Nessuno può fermarmi

“Dalla prua, un’ultima pioggia di corpi fu scaraventata in mare prima che la nave sparisse con un rumore terrificante, inghiottita dall’oceano, alzando una colonna d’acqua gigantesca e un’onda formidabile che risucchiò tutto quanto era a portata. Poi ci fu silenzio.”

Il naufragio dell’Arandora Star del 2 luglio 1940 è la pagina di storia contemporanea attorno a cui ruota “Nessuno può fermarmi“, il romanzo edito Feltrinelli della giornalista Caterina Soffici.

La sua genesi, il suo sviluppo e le inaspettate scoperte che esso cela sono stato oggetto di uno degli eventi della prima giornata del Festival Internazionale del Giornalismo di Perugia.

Ad affiancare l’autrice c’era Marino Sinimbaldi, direttore Radio 3.

Sinimbaldi apre il panel ricordando come tanti romanzi prendano le mosse da eventi reali, spesso definiti “piccoli fatti ai margini, piccole figure trascurate dalla grande Storia”.

Ma ciò che viene qui raccontato non è un fatto ai margini, piuttosto “un enorme fatto storico” poco conosciuto. Il naufragio dell’Arandora Star è la morte di 446 prigionieri italiani, tutti civili, emigrati a Londra in cerca di fortuna o di libertà – 446 persone, uomini e donne presi e caricati su una nave da crociera di lusso, trasformata in nave di prigionia. “Questo perché gli italiani, dopo l’ingresso del nostro paese in guerra il 10 Giugno 1940, hanno smesso di essere i membri di una comunità ben integrata e sono diventati sospetti pericolosi nemici, complici del fascismo, ve sono stati per questo internati”, spiega Sinibaldi.

L’Arandora Star non era infatti destinata a portare a termine il suo viaggio, ed è stata silurata da un sottomarino nazista al largo delle coste della Scozia.

Come mai la memoria di quel giorno sembra essere stata dimenticata dai più?

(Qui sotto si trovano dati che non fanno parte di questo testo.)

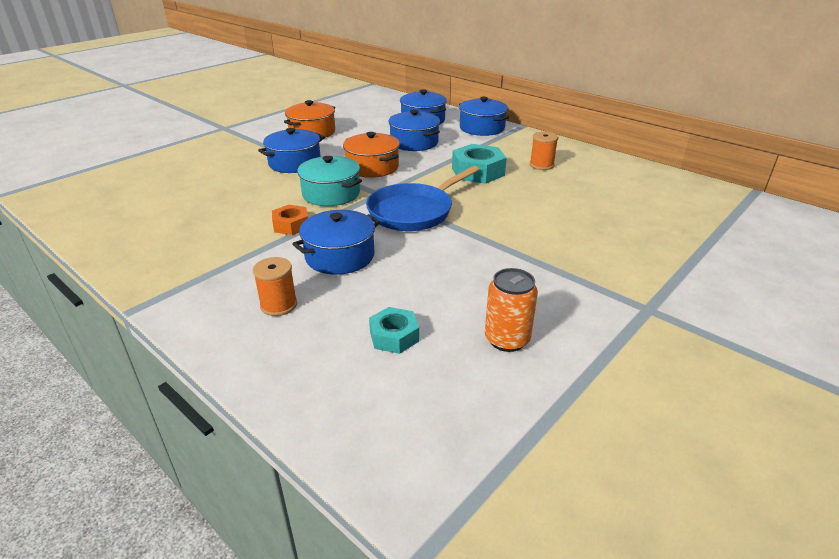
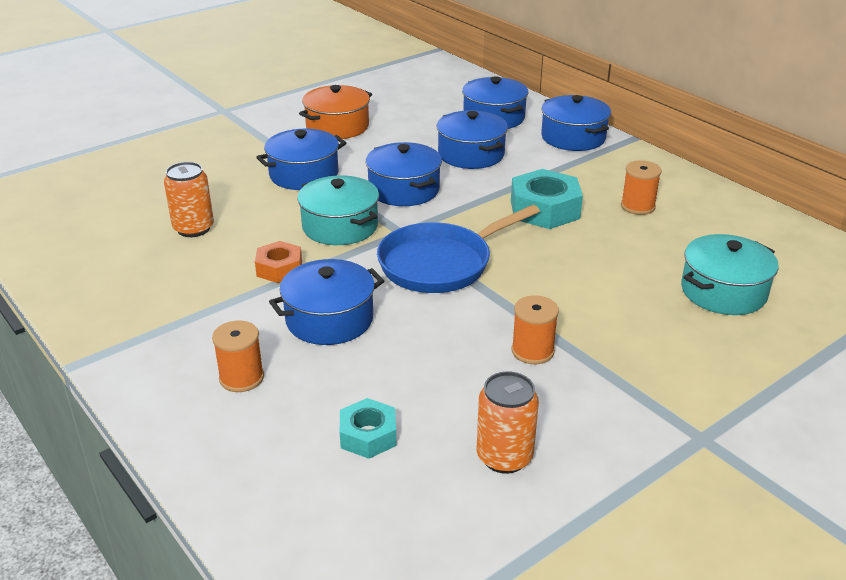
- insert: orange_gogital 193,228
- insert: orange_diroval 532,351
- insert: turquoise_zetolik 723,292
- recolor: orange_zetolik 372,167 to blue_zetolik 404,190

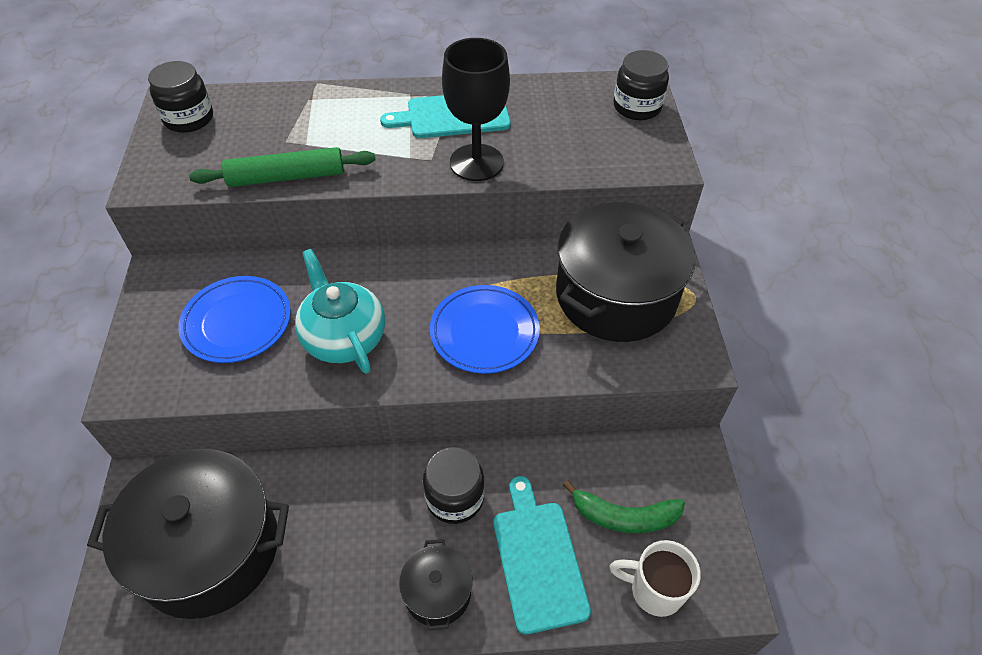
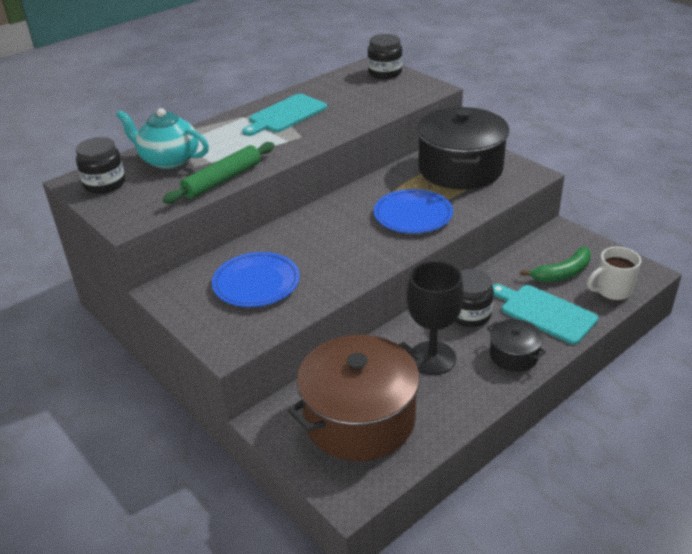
- move: turquoise_bivopibix 343,337 to 169,160
- move: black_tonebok 476,162 to 432,358
- recolor: black_zetolik 209,549 to brown_zetolik 359,419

Secondo Caterina Soffici la storia tende a conservare solo la memoria di chi appartiene a qualcuno, mentre quei morti non appartenevano a nessuno, erano “gli italiani venuti dal mare”, le cui identità, però, si sono conservate nella memoria dei sopravvissuti. Lo testimoniano la mole delle fonti alle quali l’autrice ha potuto attingere nella fase di documentazione per la stesura del libro, storie eccezionali in cui davvero la realtà supera la fantasia.

Da questi frammenti è nato un romanzo popolare civile, in cui le vicende di una famiglia diventano le voci corali di tutti coloro che quel giorno non ce l’hanno fatta. Un romanzo su migrazione, guerra, comprensione del diverso e paura dell’altro, in cui verità, finzione letteraria ed espediente romanzesco si mescolano restituendo un affresco ricco e sfaccettato della Little Italy londinese.

La stessa autrice ha ammesso di aver inserito, accanto alla costruzione immaginaria degli amori silenti e segreti che mettono in moto la macchina narrativa, cammei di personaggi ed eventi reali, trovati sfogliando i documenti che raccontano quanto accadde intorno a quel tragico evento del 2 luglio 1940.

Il materiale raccolto bastava a riempire le pagine di un romanzo, ma le vesti romanzesche hanno permesso che gli eventi si caricassero di forte pathos, che porta il lettore contemporaneo ad immedesimarsi con gli italiani del passato.

Questo romanzo non solo richiama alla memoria del lettore un importate capitolo di storia con tutta la carica emotiva che si porta dietro, ma invita anche a riflettere e ripensare il nostro presente di migrazione. Una migrazione diversa da quella degli italiani a Londra di un secolo fa ma ugualmente investita di quella retorica che inneggia alla paura dell’altro, al rifiuto del diverso e al sospetto di chi arriva nel nostro paese e che, non più di settanta anni fa, cambiò per sempre la vita di un’intera comunità.